School grant pays companies to hire young people 0
Under a federal grant worth more than $500,000, Douglas College will pay companies 50% of a young person's wages under an employment incentive program designed to encourage companies to hire the inexperienced. (PHOTO DOUGLAS COLLEGE)
To fight a trend of companies reluctant to hire inexperienced young people, a federally funded program at Douglas College is paying businesses to consider new workers instead of more experienced staff.
In April, the New Westminster-based school received more than $500,000 through a federal grant intended to subsidize up to 50% of an employer’s wage for graduates 30-years-old and younger for a minimum period of three months training and work.
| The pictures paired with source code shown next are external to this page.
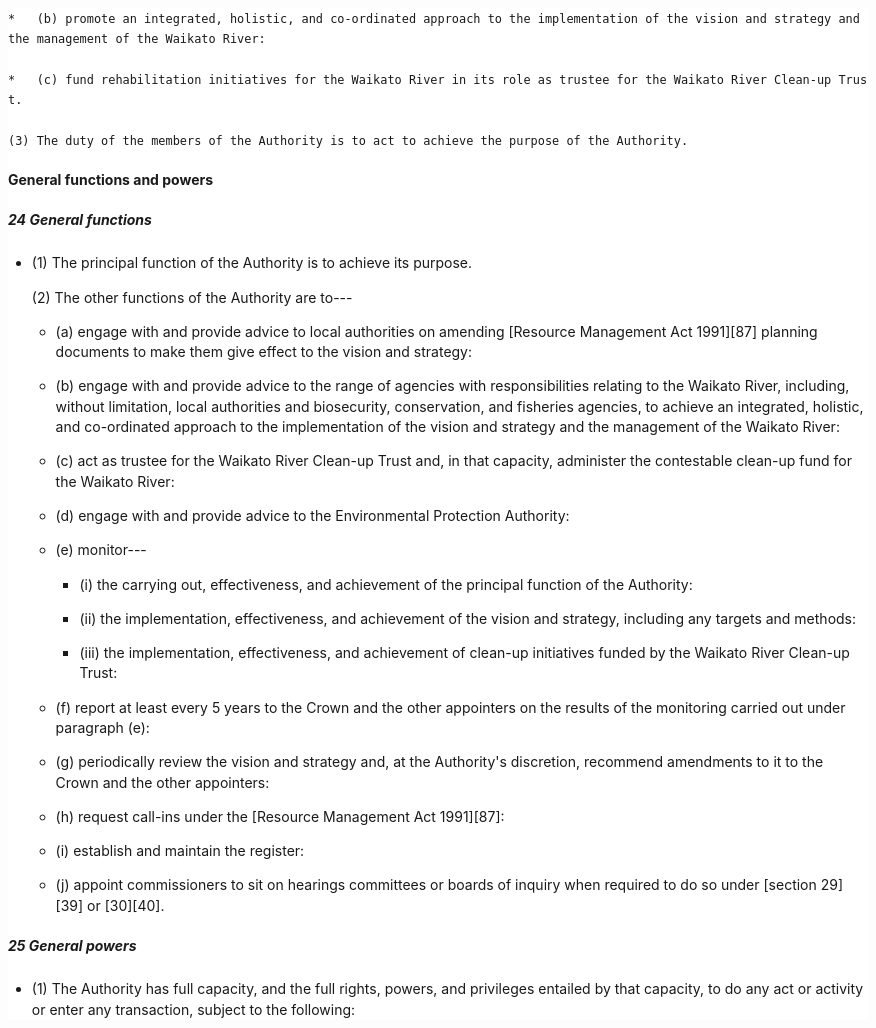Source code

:     *   (b) promote an integrated, holistic, and co-ordinated approach to the implementation of the vision and strategy and the management of the Waikato River:
    
    *   (c) fund rehabilitation initiatives for the Waikato River in its role as trustee for the Waikato River Clean-up Trust.
    
    (3) The duty of the members of the Authority is to act to achieve the purpose of the Authority.

#### General functions and powers

##### 24 General functions
    
*   (1) The principal function of the Authority is to achieve its purpose.
    
    (2) The other functions of the Authority are to---
        
    *   (a) engage with and provide advice to local authorities on amending [Resource Management Act 1991][87] planning documents to make them give effect to the vision and strategy:
    
    *   (b) engage with and provide advice to the range of agencies with responsibilities relating to the Waikato River, including, without limitation, local authorities and biosecurity, conservation, and fisheries agencies, to achieve an integrated, holistic, and co-ordinated approach to the implementation of the vision and strategy and the management of the Waikato River:
    
    *   (c) act as trustee for the Waikato River Clean-up Trust and, in that capacity, administer the contestable clean-up fund for the Waikato River:
    
    *   (d) engage with and provide advice to the Environmental Protection Authority:
    
    *   (e) monitor---
            
        *   (i) the carrying out, effectiveness, and achievement of the principal function of the Authority:
        
        *   (ii) the implementation, effectiveness, and achievement of the vision and strategy, including any targets and methods:
        
        *   (iii) the implementation, effectiveness, and achievement of clean-up initiatives funded by the Waikato River Clean-up Trust:
        
        
    
    *   (f) report at least every 5 years to the Crown and the other appointers on the results of the monitoring carried out under paragraph (e):
    
    *   (g) periodically review the vision and strategy and, at the Authority's discretion, recommend amendments to it to the Crown and the other appointers:
    
    *   (h) request call-ins under the [Resource Management Act 1991][87]:
    
    *   (i) establish and maintain the register:
    
    *   (j) appoint commissioners to sit on hearings committees or boards of inquiry when required to do so under [section 29][39] or [30][40].
    
    

##### 25 General powers
    
*   (1) The Authority has full capacity, and the full rights, powers, and privileges entailed by that capacity, to do any act or activity or enter any transaction, subject to the following:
According to recent figures from BC Stats, workers 24-years-old and younger in B.C. hold 38,100 fewer jobs than they did in 2007
Pamela Tetarenko, the manager of the Douglas College program, said one theory is that, “normally, an employer would be looking for someone with more experience” for jobs in high-demand professional sectors, such as technology, health care and legal services.
“We take into account how much experience the young person has, (and) how much time we think it’ll take them to develop the skills to show their value and establish themselves,” she said.
“(Employers) have to develop a training plan and we do stay in contact with them during the subsidy match to ensure everything is OK.”
Each student’s subsidy is a maximum $20,000, which includes any administrative costs involved with the training.